__Excerpted records__.
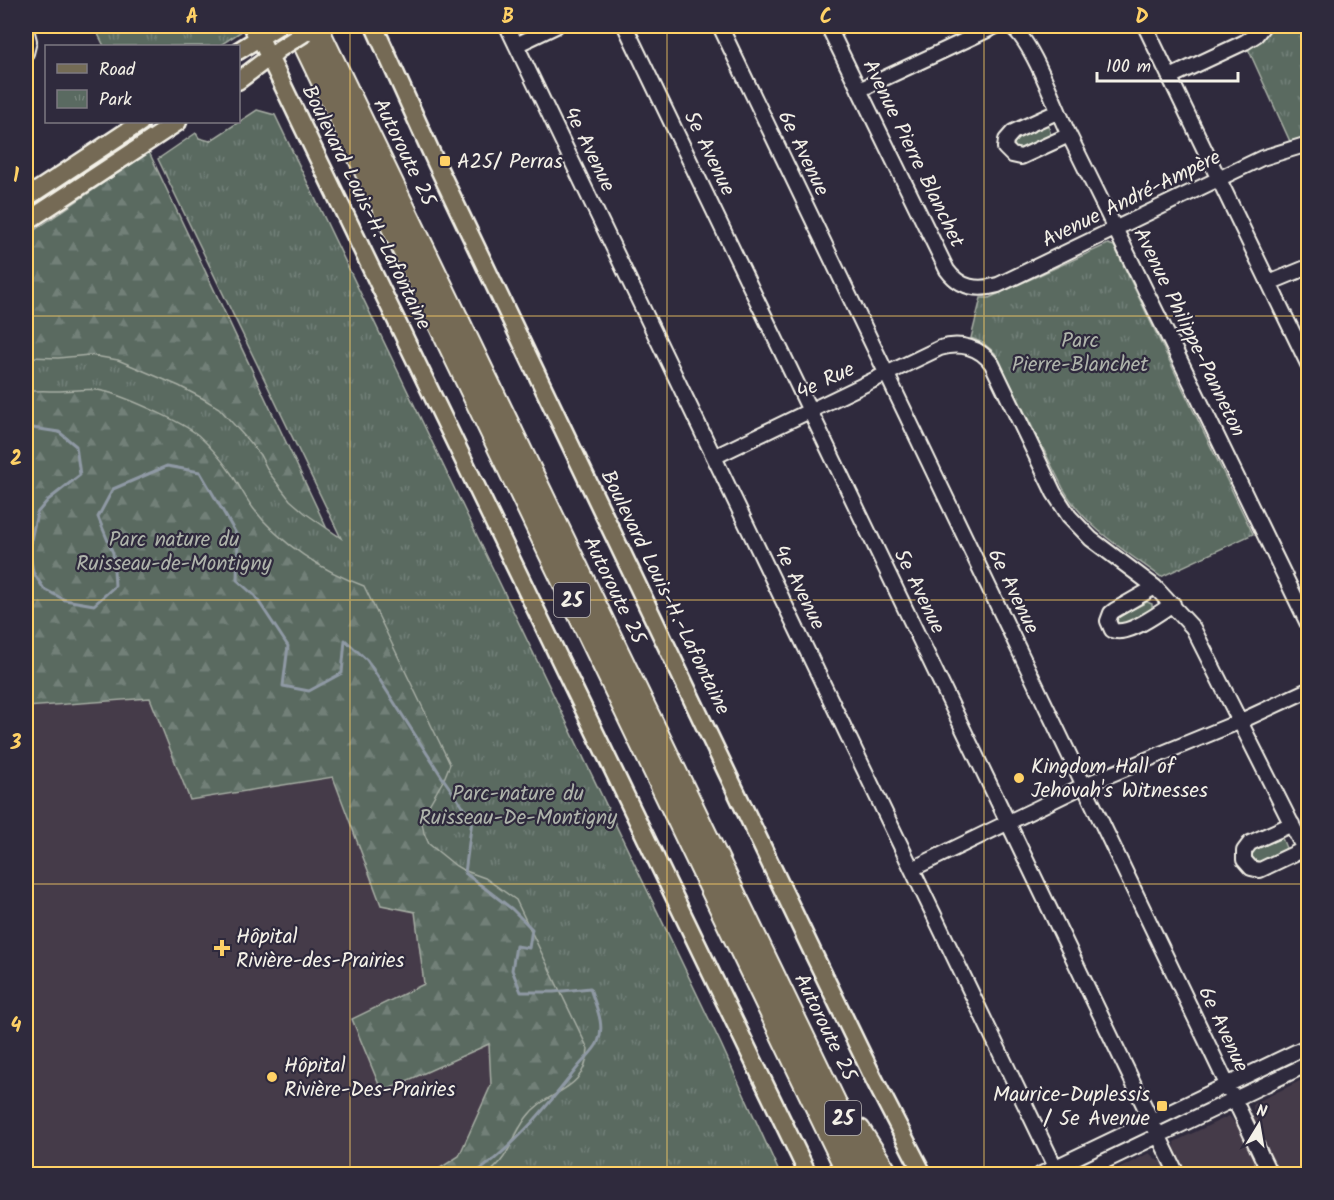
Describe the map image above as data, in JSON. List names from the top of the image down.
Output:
{
  "streets": {
    "highway": ["Autoroute 25", "25"],
    "main road": ["Boulevard Louis-H.-Lafontaine"],
    "street": [
      "4e Avenue",
      "5e Avenue",
      "6e Avenue",
      "Avenue Pierre Blanchet",
      "Avenue André-Ampère",
      "Avenue Philippe-Panneton",
      "4e Rue"
    ]
  },
  "crossings": [
    ["4e Avenue", "4e Rue"],
    ["5e Avenue", "4e Rue"],
    ["6e Avenue", "4e Rue"],
    ["Avenue Pierre Blanchet", "Avenue André-Ampère"],
    ["Avenue André-Ampère", "Avenue Philippe-Panneton"]
  ],
  "parks": ["Parc Pierre-Blanchet", "Parc nature du Ruisseau-de-Montigny", "Parc-nature du Ruisseau-De-Montigny"],
  "places": {
    "transit": ["A25/ Perras", "Maurice-Duplessis / 5e Avenue"],
    "other": ["Kingdom Hall of Jehovah's Witnesses", "Hôpital Rivière-Des-Prairies"],
    "health": ["Hôpital Rivière-des-Prairies"]
  },
  "legend": ["Road", "Park"],
  "scale_bar": "100 m",
  "north": "top",
  "grid": {
    "columns": [
      "A",
      "B",
      "C",
      "D"
    ],
    "rows": [
      "1",
      "2",
      "3",
      "4"
    ]
  }
}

__Requirement__.
Show every line of the data in which the word "Avenue" appears.

__Solution to the problem__.
      "4e Avenue",
      "5e Avenue",
      "6e Avenue",
      "Avenue Pierre Blanchet",
      "Avenue André-Ampère",
      "Avenue Philippe-Panneton",
    ["4e Avenue", "4e Rue"],
    ["5e Avenue", "4e Rue"],
    ["6e Avenue", "4e Rue"],
    ["Avenue Pierre Blanchet", "Avenue André-Ampère"],
    ["Avenue André-Ampère", "Avenue Philippe-Panneton"]
    "transit": ["A25/ Perras", "Maurice-Duplessis / 5e Avenue"],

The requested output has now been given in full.